**Document source**:
◆ ◆ ◆ ◆ ◆

Raymond CHANDLER ( 1888-1959)
Né à Chicago. Père architecte. Ses parents divorcent alors qu'il a sept ans. Sa mère, Irlandaise, l'emmène en Angleterre en 1896. Education à Dulwich College jusqu'en 1905. séjour d'un an en France. Détour par l'Allemagne, puis retour en Angleterre. Publie son premier poème à l'âge de dix-neuf ans.
Après avoir réussi le concours des Affaires étrangères, entre à l'Amirauté. démissionne au bout de six mois. Journaliste au Spectator et à la Westminster Gazette. Rentre aux Etats-Unis en 1912.
En 1914, il rejoint le Canada et "the Gordon Highlanders", régiment qui l'entraîne sur le front français. Retour en Californie en 1919. Reporter au Daily Express de Los Angeles, puis administrateur de petites sociétés de pétrolières. En 1924, il épouse Pearl Cecily Bowen, son aînée de dix-sept ans. La crise de 1929 le prive de son travail.
Il se met à lire des "pulps", et en conclut qu'écrire pour eux "serait le bon moyen d'écrire de la fiction tout en gagnant un peu d'argent en même temps".

Il publie sa première nouvelle dans Black Mask en 1933. Il connaît la renommée en 1939 avec son premier roman, The big sleep. Suivent Farewell my lovely (1940), The high window (1942), The lady in the lake (1943), The little sister (1949), The long goodbye (1953), Playback (1958). Il meurt en laissant inachevé un huitième roman : The poodle spring story. Huit romans, trois dizaines de nouvelles, six scénarios, l'oeuvre de Chandler, quantitativement parlant, n'est pas importante. (...) il se trouve être l'un des deux (l'autre étant Dashiell Hammett) plus grands auteurs de romans noirs, et Philip Marlowe, son personnage fétiche, le détective privé le plus célèbre de la littérature mondiale.

(...)

François Guérif (1980)   

... Un antiquaire littéraire d'une espèce assez particulière croira peut-être un jour utile de parcourir les collections de magazines policiers bon marché qui ont fleuri vers la fin des années 20 et le début des années 30, pour déterminer exactement comment, quand et par quels moyens le récit policier populaire s'est débarrassé de ses bonnes manières pour s’encanailler. Il lui faudra avoir l’œil vif et l'esprit ouvert. Le papier des magazines bon marché n'a jamais rêvé à la postérité et sa plus grande partie doit aujourd'hui présenter une couleur marron sale. Il faut vraiment avoir l'esprit bien ouvert pour passer outre aux couvertures nécessairement criardes, aux titres sans valeur et aux réclames à peine acceptables pour reconnaître l'authentique pourvoir d'une sorte d'écriture qui, même dans sa version la plus maniérée et artificielle donna à la plus grande partie de la fiction romanesque de l'époque un goût de consommé tiède dans un salon de vielles filles.

◆ ◆ ◆ ◆ ◆

**Données fournies**:
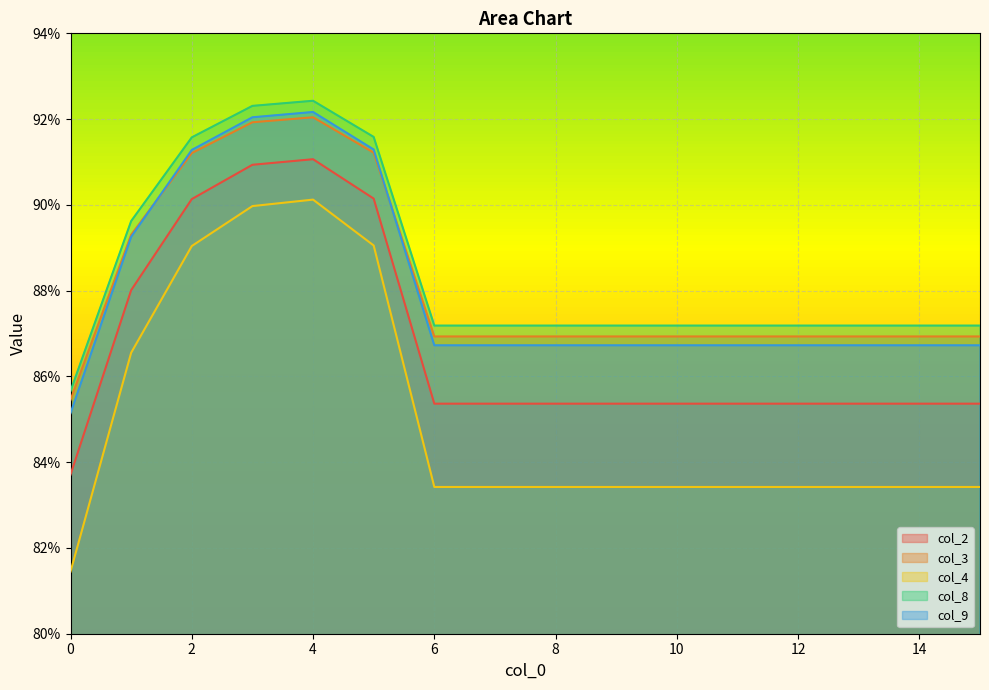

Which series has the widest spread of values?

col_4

◆ ◆ ◆ ◆ ◆

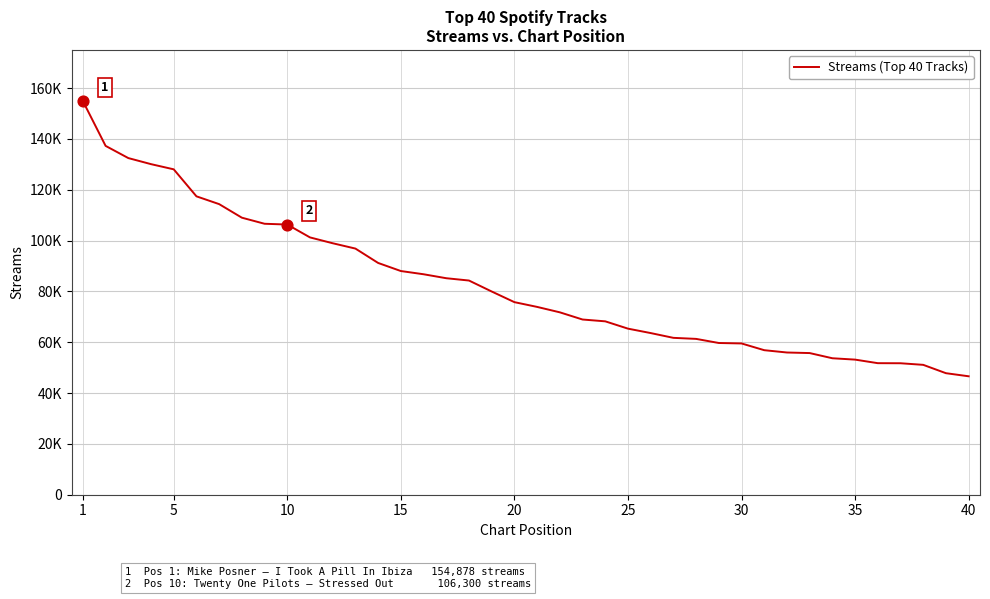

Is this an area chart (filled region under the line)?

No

◆ ◆ ◆ ◆ ◆

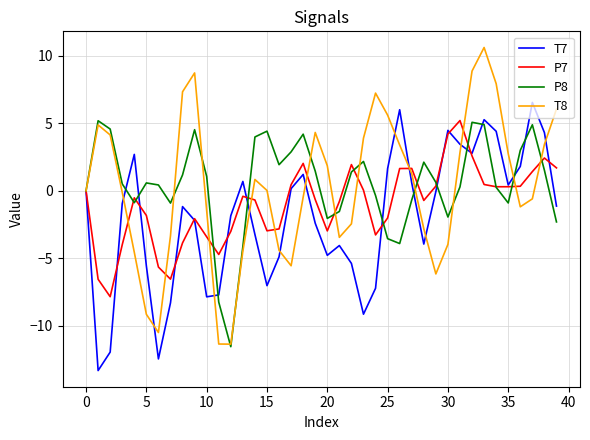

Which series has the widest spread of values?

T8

◆ ◆ ◆ ◆ ◆

Rédigez la suite du texte sur Raymond Chandler en reprenant juste après sa dernière phrase.

... Je ne crois pas que ce pouvoir tenait exclusivement à la violence, bien qu'il y eût beaucoup trop de morts dans ces histoires et que leur trépas fût célébré avec un souci plutôt trop tendre pour le détail. Il ne tenait certainement pas à la beauté de l'écriture, puisque toutes les tentatives dans ce sens aurait été gommée sans vergogne par les éditeurs. Il n'était pas non plus dû à une grande originalité de l'intrigue ou des personnes. La plupart des intrigues restées assez ordinaires et la plupart des personnages assez primaires. Il se peut que ce soit à cause du parfum de peu que ces histoires réussissaient à dégager. Les personnages vivaient dans un monde devenu fou, un monde où, longtemps avant la bombe atomique, la civilisation avait créé la machinerie de sa propre destruction, et apprenait à s'en servir avec tout le plaisir stupide d'un gangster qui essaie sa première mitraillette. La loi était quelque chose que l'on pouvait manipuler pour le pouvoir et pour le profit. Les rues étaient assombries par quelque chose de plus noir que la nuit. Le récit policier devint dur et désabusé à l'égard des motivations des personnages, mais il n'était pas désabusé pour ce qui concerne les effets de qu'il essayait de produire et les techniques conçues pour y parvenir. Quelques critiques sortant de l'ordinaire le reconnurent à l'époque et c'était tout ce que l'on pouvait espérer. Le critique moyen ne reconnaît jamais une oeuvre remarquable lorsqu'elle est produite. Il l'explique après coup, quand elle est devenue respectable.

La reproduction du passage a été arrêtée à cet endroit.